Given an ergodic property that guarantees convergence of sample means to an expectation, how can I bound the Cesàro Mean of expectation of terms?

I have a sequence of (not iid) random variables $\{E_{i}\}$ that converge in distribution (actually, in total variation) as well as in $\mathcal{L}^{2}$ to $E_{\infty}$. For all nonnegative functions $f$ with $\mathbb{E}[f(E_{\infty})]<\infty$, it's established that \begin{align} \lim_{T\rightarrow\infty}\frac{1}{T}\sum_{n=1}^{T}f(E_{n}) \overset{\mathrm{a.s.}}{=}\mathbb{E}[f(E_{\infty})]. \end{align} I would like to bound (again for a nonnegative $f$) \begin{align} \underset{T\rightarrow\infty}{\lim\sup}\text{ }\frac{1}{T}\sum_{n=1}^{T}\mathbb{E}[f(E_{n})]. \end{align} In my particular case, I've been unable to uniformly bound the random variables $f(E_{i})$, so I cannot use, for example, the reverse Fatou's Lemma to interchange the limit and expectation to show something like $\underset{T\rightarrow\infty}{\lim\sup}\text{ }\mathbb{E}[\frac{1}{T}\sum_{n=1}^{T}f(E_{n})] \le \mathbb{E}[\underset{T\rightarrow\infty}{\lim\sup}\text{ }\frac{1}{T}\sum_{n=1}^{T}f(E_{n})]$. Does anyone have any advice for how I could try to proceed-- in particular ideas for how to interchange the limit and expectation without some kind of uniform bound?

The thing is that I don't much about the function $f$. I do know some potentially relevant facts.

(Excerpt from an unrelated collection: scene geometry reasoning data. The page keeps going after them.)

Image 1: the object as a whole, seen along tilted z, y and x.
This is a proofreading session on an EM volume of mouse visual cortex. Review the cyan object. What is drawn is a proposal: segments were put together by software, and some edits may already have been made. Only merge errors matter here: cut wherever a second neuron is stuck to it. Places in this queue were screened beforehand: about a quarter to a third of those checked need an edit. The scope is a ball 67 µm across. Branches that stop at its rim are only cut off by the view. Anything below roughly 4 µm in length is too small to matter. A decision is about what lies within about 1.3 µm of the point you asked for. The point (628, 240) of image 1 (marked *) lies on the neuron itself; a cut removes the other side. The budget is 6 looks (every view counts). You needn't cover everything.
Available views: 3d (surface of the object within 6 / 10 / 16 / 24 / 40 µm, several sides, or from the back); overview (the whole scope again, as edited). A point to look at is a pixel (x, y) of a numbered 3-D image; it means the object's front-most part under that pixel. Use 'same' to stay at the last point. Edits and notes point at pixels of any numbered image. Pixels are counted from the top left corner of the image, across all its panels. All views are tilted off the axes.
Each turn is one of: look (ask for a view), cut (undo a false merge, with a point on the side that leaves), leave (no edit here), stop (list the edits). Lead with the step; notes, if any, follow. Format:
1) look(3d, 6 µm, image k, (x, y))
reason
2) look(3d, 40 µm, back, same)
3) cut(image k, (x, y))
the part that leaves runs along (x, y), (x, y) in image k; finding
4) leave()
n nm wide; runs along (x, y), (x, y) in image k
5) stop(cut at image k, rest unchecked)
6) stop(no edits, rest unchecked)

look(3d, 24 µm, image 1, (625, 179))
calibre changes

I can prove that $\mathbb{E}[f(E_{n})]$ is always finite.


As in my comments, the best possible upper and lower bounds are: $$ E[f(E_{\infty})] \leq \limsup_{T\rightarrow\infty}\frac{1}{T}\sum_{n=1}^TE[f(E_n)] \leq \infty$$


Lower bound: Suppose $f$ is a nonnegative function such that $$ \lim_{T\rightarrow\infty}\frac{1}{T}\sum_{n=}^T f(E_n) = E[f(E_{\infty})] \quad \mbox{almost surely}$$ We have \begin{align} \limsup_{T\rightarrow\infty}\frac{1}{T}\sum_{n=1}^TE[f(E_n)] &\geq \liminf_{T\rightarrow\infty}\frac{1}{T}\sum_{n=1}^TE[f(E_n)]\\ &\overset{(a)}{\geq} E\left[\liminf_{T\rightarrow\infty}\frac{1}{T}\sum_{n=1}^Tf(E_n) \right]\\ &= E[f(E_{\infty})] \end{align} where (a) holds by Fatou's lemma for sequences of nonnegative random variables. The lower bound is achievable by defining $X_n=X_{\infty}=0$ for all $n$.


Upper bound: Define $Y$ geometric with success probability $1/4$. Define $$E_n=(1-\frac{1}{2^n})1\{Y>n\} \quad \forall n \in \{1, 2, 3, ...\}$$
Then we surely have $0\leq E_n\leq 1$ for all $n \in \{1, 2,3, \ldots\}$, and we surely have $E_n=0$ for all sufficiently large $n$. It follows that $E_n\rightarrow 0$ surely (and in $L_2$). Also, for any real-valued function $g$ we surely have $g(E_n)=g(0)$ for all sufficiently large $n$, and so $\frac{1}{T}\sum_{n=1}^T g(E_n)\rightarrow g(0)$ surely.

Now define the continuous and nonnegative function $f:[0,1)\rightarrow \mathbb{R}$ by $$ f(x) = -1 + \frac{1}{1-x}$$ Since $f(0)=0$ we surely have $f(E_n)=0$ for all sufficiently large $n$. However \begin{align} E[f(E_n)] &= E\left[f\left((1-\frac{1}{2^n})1\{Y>n\}\right)\right] \\ &= E\left[f\left(1-\frac{1}{2^n}\right)|Y>n\right](3/4)^n + E[f(0)|Y\leq n]P[Y\leq n] \\ &= (3/4)^nf(1-\frac{1}{2^n})\\ &= (3/4)^n\left(-1 + 2^n\right) \end{align} and so $E[f(E_n)]$ is finite for all $n$, but $\frac{1}{T}\sum_{n=1}^T E[f(E_n)]\rightarrow \infty$.